[Input records]

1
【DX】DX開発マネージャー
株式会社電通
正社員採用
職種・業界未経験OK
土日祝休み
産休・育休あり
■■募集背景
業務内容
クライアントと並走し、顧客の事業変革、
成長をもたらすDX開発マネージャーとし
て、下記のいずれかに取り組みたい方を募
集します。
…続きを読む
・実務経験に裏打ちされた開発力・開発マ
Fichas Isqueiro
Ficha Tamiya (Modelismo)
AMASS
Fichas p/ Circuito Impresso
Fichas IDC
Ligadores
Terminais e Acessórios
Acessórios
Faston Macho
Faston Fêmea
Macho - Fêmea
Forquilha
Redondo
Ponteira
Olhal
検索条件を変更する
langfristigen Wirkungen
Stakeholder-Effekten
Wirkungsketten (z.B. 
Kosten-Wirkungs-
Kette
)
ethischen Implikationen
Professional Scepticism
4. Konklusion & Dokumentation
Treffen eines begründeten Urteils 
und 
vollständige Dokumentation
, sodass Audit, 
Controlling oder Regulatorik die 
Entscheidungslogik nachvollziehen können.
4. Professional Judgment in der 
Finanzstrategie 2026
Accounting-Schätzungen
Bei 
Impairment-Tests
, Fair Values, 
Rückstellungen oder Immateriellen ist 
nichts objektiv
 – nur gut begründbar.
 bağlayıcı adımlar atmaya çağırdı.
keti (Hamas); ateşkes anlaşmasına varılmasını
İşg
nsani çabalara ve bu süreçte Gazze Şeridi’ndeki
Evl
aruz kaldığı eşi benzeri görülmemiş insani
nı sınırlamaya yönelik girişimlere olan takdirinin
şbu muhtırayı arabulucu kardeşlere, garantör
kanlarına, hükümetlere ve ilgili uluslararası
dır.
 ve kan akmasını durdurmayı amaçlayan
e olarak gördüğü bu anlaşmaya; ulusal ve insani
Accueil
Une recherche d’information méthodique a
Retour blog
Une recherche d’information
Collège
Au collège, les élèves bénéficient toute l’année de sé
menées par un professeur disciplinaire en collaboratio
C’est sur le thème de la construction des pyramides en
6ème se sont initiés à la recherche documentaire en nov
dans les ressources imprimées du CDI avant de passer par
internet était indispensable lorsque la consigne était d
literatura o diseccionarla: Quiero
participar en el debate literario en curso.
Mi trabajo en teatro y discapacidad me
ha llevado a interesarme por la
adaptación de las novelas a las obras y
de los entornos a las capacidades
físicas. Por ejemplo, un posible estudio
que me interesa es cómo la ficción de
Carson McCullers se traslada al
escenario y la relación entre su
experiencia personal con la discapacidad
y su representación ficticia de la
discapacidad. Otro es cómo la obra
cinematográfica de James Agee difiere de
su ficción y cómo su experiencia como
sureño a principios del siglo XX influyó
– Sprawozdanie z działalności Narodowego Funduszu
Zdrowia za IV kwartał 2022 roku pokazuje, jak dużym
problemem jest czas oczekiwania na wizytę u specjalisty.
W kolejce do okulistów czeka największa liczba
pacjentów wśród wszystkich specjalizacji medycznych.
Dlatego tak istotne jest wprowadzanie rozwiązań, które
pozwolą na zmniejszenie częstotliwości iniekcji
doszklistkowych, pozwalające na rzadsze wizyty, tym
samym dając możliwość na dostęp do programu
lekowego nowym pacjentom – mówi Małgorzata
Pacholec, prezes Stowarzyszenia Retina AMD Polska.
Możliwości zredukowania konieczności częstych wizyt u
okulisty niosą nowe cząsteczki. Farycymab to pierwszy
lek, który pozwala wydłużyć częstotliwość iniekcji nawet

[/Input records]

Each record, exactly as written, is to be printed again.

* _Exercise output_
1
【DX】DX開発マネージャー
株式会社電通
正社員採用
職種・業界未経験OK
土日祝休み
産休・育休あり
■■募集背景
業務内容
クライアントと並走し、顧客の事業変革、
成長をもたらすDX開発マネージャーとし
て、下記のいずれかに取り組みたい方を募
集します。
…続きを読む
・実務経験に裏打ちされた開発力・開発マ
Fichas Isqueiro
Ficha Tamiya (Modelismo)
AMASS
Fichas p/ Circuito Impresso
Fichas IDC
Ligadores
Terminais e Acessórios
Acessórios
Faston Macho
Faston Fêmea
Macho - Fêmea
Forquilha
Redondo
Ponteira
Olhal
検索条件を変更する
langfristigen Wirkungen
Stakeholder-Effekten
Wirkungsketten (z.B. 
Kosten-Wirkungs-
Kette
)
ethischen Implikationen
Professional Scepticism
4. Konklusion & Dokumentation
Treffen eines begründeten Urteils 
und 
vollständige Dokumentation
, sodass Audit, 
Controlling oder Regulatorik die 
Entscheidungslogik nachvollziehen können.
4. Professional Judgment in der 
Finanzstrategie 2026
Accounting-Schätzungen
Bei 
Impairment-Tests
, Fair Values, 
Rückstellungen oder Immateriellen ist 
nichts objektiv
 – nur gut begründbar.
 bağlayıcı adımlar atmaya çağırdı.
keti (Hamas); ateşkes anlaşmasına varılmasını
İşg
nsani çabalara ve bu süreçte Gazze Şeridi’ndeki
Evl
aruz kaldığı eşi benzeri görülmemiş insani
nı sınırlamaya yönelik girişimlere olan takdirinin
şbu muhtırayı arabulucu kardeşlere, garantör
kanlarına, hükümetlere ve ilgili uluslararası
dır.
 ve kan akmasını durdurmayı amaçlayan
e olarak gördüğü bu anlaşmaya; ulusal ve insani
Accueil
Une recherche d’information méthodique a
Retour blog
Une recherche d’information
Collège
Au collège, les élèves bénéficient toute l’année de sé
menées par un professeur disciplinaire en collaboratio
C’est sur le thème de la construction des pyramides en
6ème se sont initiés à la recherche documentaire en nov
dans les ressources imprimées du CDI avant de passer par
internet était indispensable lorsque la consigne était d
literatura o diseccionarla: Quiero
participar en el debate literario en curso.
Mi trabajo en teatro y discapacidad me
ha llevado a interesarme por la
adaptación de las novelas a las obras y
de los entornos a las capacidades
físicas. Por ejemplo, un posible estudio
que me interesa es cómo la ficción de
Carson McCullers se traslada al
escenario y la relación entre su
experiencia personal con la discapacidad
y su representación ficticia de la
discapacidad. Otro es cómo la obra
cinematográfica de James Agee difiere de
su ficción y cómo su experiencia como
sureño a principios del siglo XX influyó
– Sprawozdanie z działalności Narodowego Funduszu
Zdrowia za IV kwartał 2022 roku pokazuje, jak dużym
problemem jest czas oczekiwania na wizytę u specjalisty.
W kolejce do okulistów czeka największa liczba
pacjentów wśród wszystkich specjalizacji medycznych.
Dlatego tak istotne jest wprowadzanie rozwiązań, które
pozwolą na zmniejszenie częstotliwości iniekcji
doszklistkowych, pozwalające na rzadsze wizyty, tym
samym dając możliwość na dostęp do programu
lekowego nowym pacjentom – mówi Małgorzata
Pacholec, prezes Stowarzyszenia Retina AMD Polska.
Możliwości zredukowania konieczności częstych wizyt u
okulisty niosą nowe cząsteczki. Farycymab to pierwszy
lek, który pozwala wydłużyć częstotliwość iniekcji nawet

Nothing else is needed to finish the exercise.